I do think that the relationship your translator/facilitator have with the SDA makes a difference.

I am sorry for your difficulties and know how you feel. We decided that if our 2nd referral did not work out, we were coming home. I don't think I could have taken the heartbreak of a second referral gone wrong.
Out of curiosity I asked two co-workers who are immigrants from the Ukraine (one recent, one about 10 years ago) if they knew the answer to this question. Although they both admitted to knowing nothing about the adoption system in the Ukraine, they both agreed that they would be shocked if paying "extra" didn't result in a healthy referral. According to my Ukrainian co-workers, just about everything in the Ukraine - from medical care, to college admissions, to being excused from mandatory military service - works on an unspoken system of bribes.
HIV Adoption
I am not adopting yet but will most likely adopt an HIV+ kid from UKraine...please consider adopting one..In the past month I have been around 7 children recently adopted from Ukraine that are going to live a long life here in the US. many of these children are gorgeous and are adjusting well...

Deanna
mom to 6 kids (3 adopted from Ethiopia and one from Guatemala, 2 by birth)
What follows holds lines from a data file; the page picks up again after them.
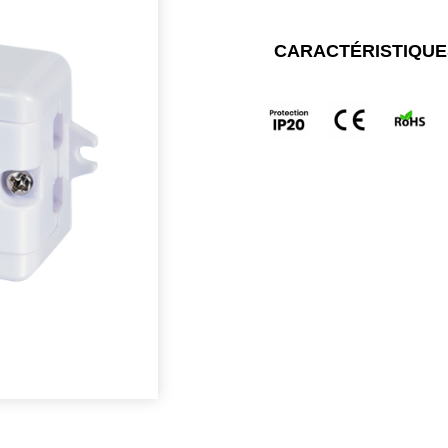
CARACTÉRISTIQUE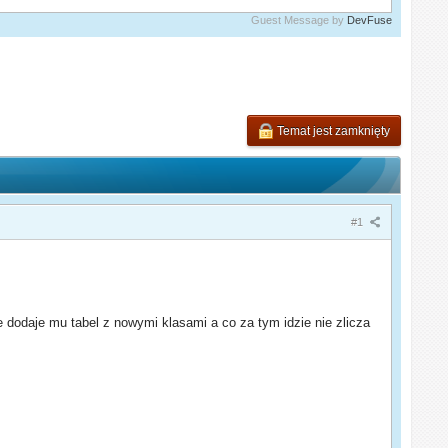
Guest Message by
DevFuse
Temat jest zamknięty
#1
 dodaje mu tabel z nowymi klasami a co za tym idzie nie zlicza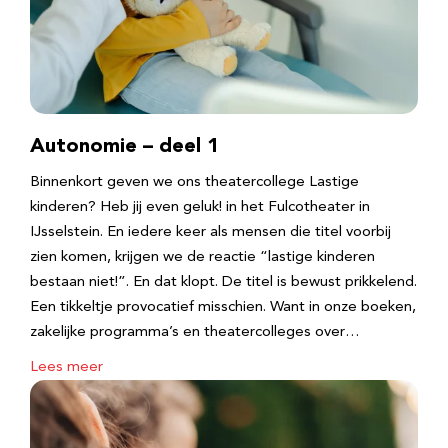
Autonomie – deel 1
Binnenkort geven we ons theatercollege Lastige
kinderen? Heb jij even geluk! in het Fulcotheater in
IJsselstein. En iedere keer als mensen die titel voorbij
zien komen, krijgen we de reactie “lastige kinderen
bestaan niet!”. En dat klopt. De titel is bewust prikkelend.
Een tikkeltje provocatief misschien. Want in onze boeken,
zakelijke programma’s en theatercolleges over…
Lees meer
There will be no healthy children at first referal. 2nd, 3rd -yes
Michael--What makes you say that a healthy child can be acquired on the 2nd and 3rd referral? Do you know of many recent accounts that attest that this is the norm? Or is this just one person's experience? I would not want any prospective adoptive parents to be misled and go to Ukraine with that assumption. You will find more personal reports, as well as those of the Ukraine government, that indicate special needs children are available for foreigners, regardless of when the referral was made.
We did not receive a referral for a healthy child at our second referral, but were willing to accept our son and bring him home to USA where he could receive treatment.
There are many children available with treatable diseases who need treatment - Hep., HIV, etc. Notice, I said treatable, not curable.